BEIJING — Hu Qili, one of the most liberal reformers among China's top leaders, was named Saturday to serve as the chief administrative officer for a landmark Communist Party congress that opens today.
Hu, 58, was elected to the prestigious position of secretary general of the congress at a preparatory meeting attended by 1,927 delegates.
At the last party congress, held in 1982, this position was filled by another key reformist leader, Premier Zhao Ziyang, who now is also the acting Communist Party general secretary and is expected to be confirmed in that post.
Hu's selection was one of several indications Saturday that plans are moving forward smoothly for the congress to be a celebration of paramount leader Deng Xiaoping's policies of openness and market-oriented reforms.
'Open China Further'
"The central agenda item of the 13th Party Congress will be to further accelerate our reform and to open up China further," Zhu Muzhi, spokesman for the congress, said at a press conference attended by most of the 400 foreign and Chinese reporters accredited to cover the eight-day conference.
Zhu said that the party's decision to allow an unprecedented degree of coverage of the congress by foreign journalists--including 140 correspondents based in Beijing, 50 visiting from Hong Kong and Macao and about 90 visiting from 20 other countries--is itself "a reflection of this spirit."
Foreign correspondents will be allowed into the Great Hall of the People today to cover the opening activities of the congress, which will also be televised live in China. The closing ceremony on Nov. 1 will also be open to the press, Zhu said.
Earlier this year, China's reformers were placed on the defensive by a conservative ideological campaign against "bourgeois liberalization," a code word for capitalist ideas and Western concepts of democracy.
The campaign began with the January ouster of former party General Secretary Hu Yaobang, a reformist who was criticized in a backlash against pro-democracy student demonstrations that broke out last winter. Some leading intellectuals were expelled from the party, and for several months China's media were full of harsh rhetoric reminiscent of the late Chairman Mao Tse-tung's 1966-1976 Cultural Revolution.
But the campaign was largely over by this summer, as reformers headed by Zhao resumed the offensive against orthodox Marxist leaders who would prefer to slow down the pace of reform. On Saturday, Zhu declared the campaign so successful that the party congress will be able to largely ignore the subject.
"This question will be touched upon during the current party congress, but this will not be one of the major questions to be discussed . . . because this question was already basically solved," Zhu said.
Zhu also dismissed recent anti-Chinese demonstrations and rioting in Tibet--which some analysts believed might be used by hard-liners to try to discredit reformers at the congress--as irrelevant to the deliberations.
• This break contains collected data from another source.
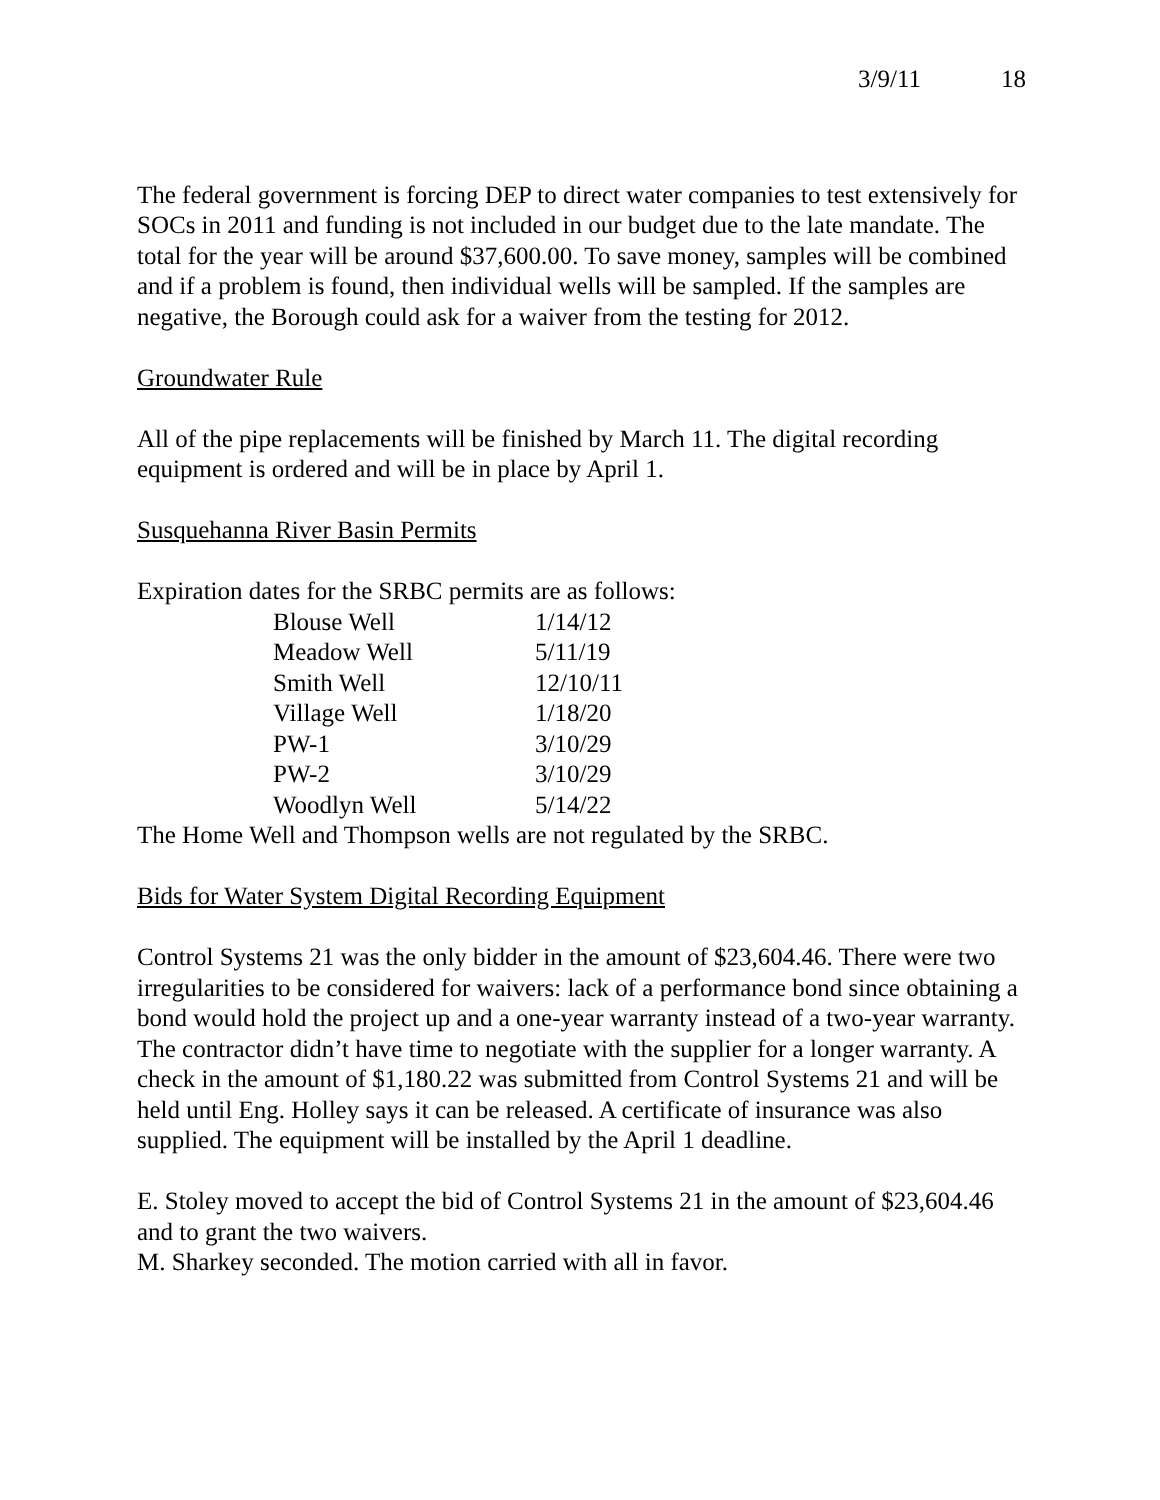3/9/11 18
The federal government is forcing DEP to direct water companies to test extensively for SOCs in 2011 and funding is not included in our budget due to the late mandate. The total for the year will be around $37,600.00. To save money, samples will be combined and if a problem is found, then individual wells will be sampled. If the samples are negative, the Borough could ask for a waiver from the testing for 2012.
Groundwater Rule
All of the pipe replacements will be finished by March 11. The digital recording equipment is ordered and will be in place by April 1.
Susquehanna River Basin Permits
Expiration dates for the SRBC permits are as follows:
| Blouse Well | 1/14/12 |
| Meadow Well | 5/11/19 |
| Smith Well | 12/10/11 |
| Village Well | 1/18/20 |
| PW-1 | 3/10/29 |
| PW-2 | 3/10/29 |
| Woodlyn Well | 5/14/22 |
The Home Well and Thompson wells are not regulated by the SRBC.
Bids for Water System Digital Recording Equipment
Control Systems 21 was the only bidder in the amount of $23,604.46. There were two irregularities to be considered for waivers: lack of a performance bond since obtaining a bond would hold the project up and a one-year warranty instead of a two-year warranty. The contractor didn’t have time to negotiate with the supplier for a longer warranty. A check in the amount of $1,180.22 was submitted from Control Systems 21 and will be held until Eng. Holley says it can be released. A certificate of insurance was also supplied. The equipment will be installed by the April 1 deadline.
E. Stoley moved to accept the bid of Control Systems 21 in the amount of $23,604.46 and to grant the two waivers.
M. Sharkey seconded. The motion carried with all in favor.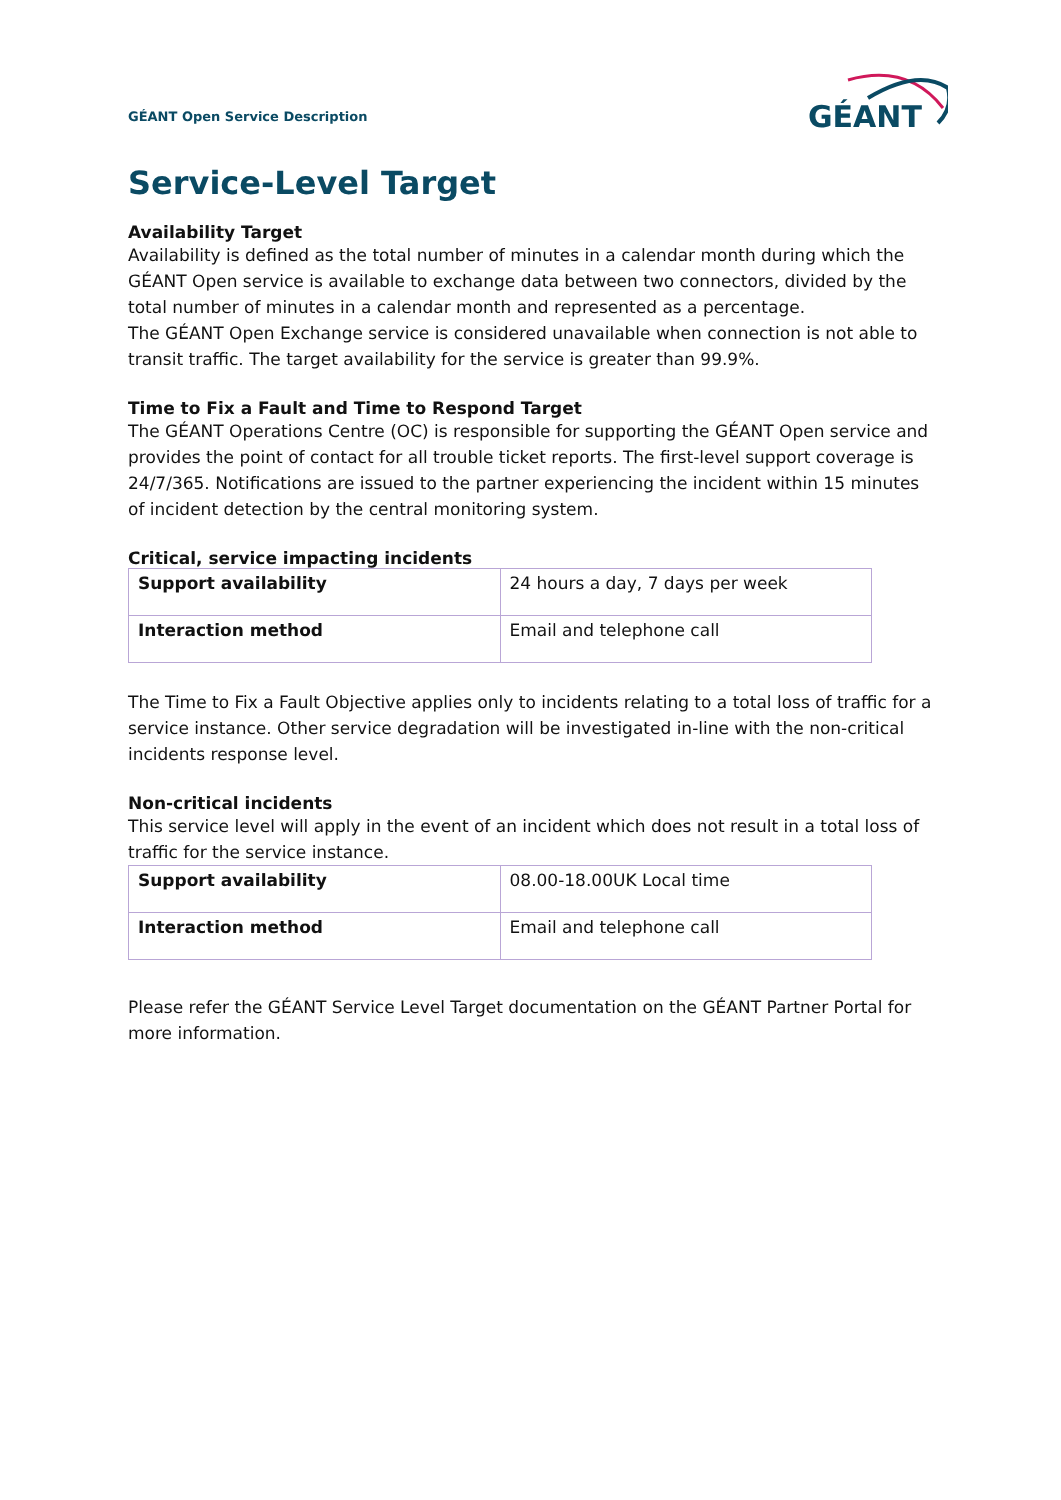GÉANT Open Service Description
GÉANT
Service-Level Target
Availability Target
Availability is defined as the total number of minutes in a calendar month during which the GÉANT Open service is available to exchange data between two connectors, divided by the total number of minutes in a calendar month and represented as a percentage.
The GÉANT Open Exchange service is considered unavailable when connection is not able to transit traffic. The target availability for the service is greater than 99.9%.
Time to Fix a Fault and Time to Respond Target
The GÉANT Operations Centre (OC) is responsible for supporting the GÉANT Open service and provides the point of contact for all trouble ticket reports. The first-level support coverage is 24/7/365. Notifications are issued to the partner experiencing the incident within 15 minutes of incident detection by the central monitoring system.
Critical, service impacting incidents
| Support availability | 24 hours a day, 7 days per week |
| Interaction method | Email and telephone call |
The Time to Fix a Fault Objective applies only to incidents relating to a total loss of traffic for a service instance. Other service degradation will be investigated in-line with the non-critical incidents response level.
Non-critical incidents
This service level will apply in the event of an incident which does not result in a total loss of traffic for the service instance.
| Support availability | 08.00-18.00UK Local time |
| Interaction method | Email and telephone call |
Please refer the GÉANT Service Level Target documentation on the GÉANT Partner Portal for more information.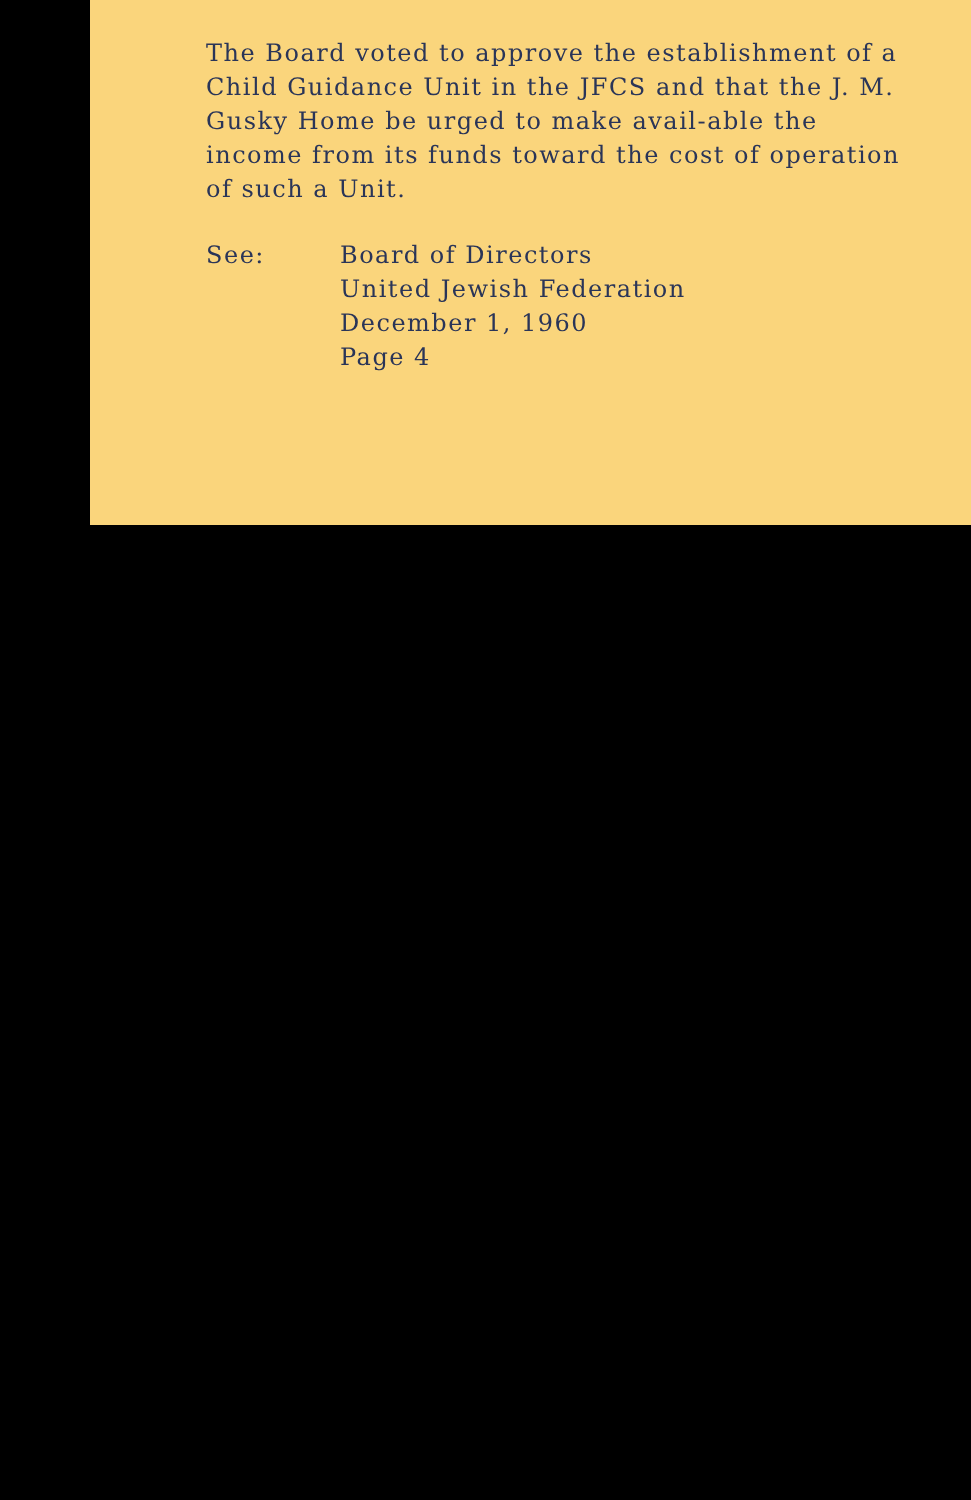The Board voted to approve the establishment of a Child Guidance Unit in the JFCS and that the J. M. Gusky Home be urged to make avail-able the income from its funds toward the cost of operation of such a Unit.
See: Board of Directors
United Jewish Federation
December 1, 1960
Page 4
"The riots have already calmed down," Zhu said. "I don't think it is necessary to discuss this question at the party congress. I don't think there will be any delegate who will raise this question for discussion."
Zhu reaffirmed that the congress will push forward new policies of political reform aimed at reducing the role of the party in the economy.
"For the purpose of accelerating and deepening our reforms, in addition to the continuation of our economic structural reform, it is also necessary for us to carry out at the same time the political structural reform," Zhu said. "Otherwise, if the political structural reform was not conducted, the economic structural reform cannot be continued."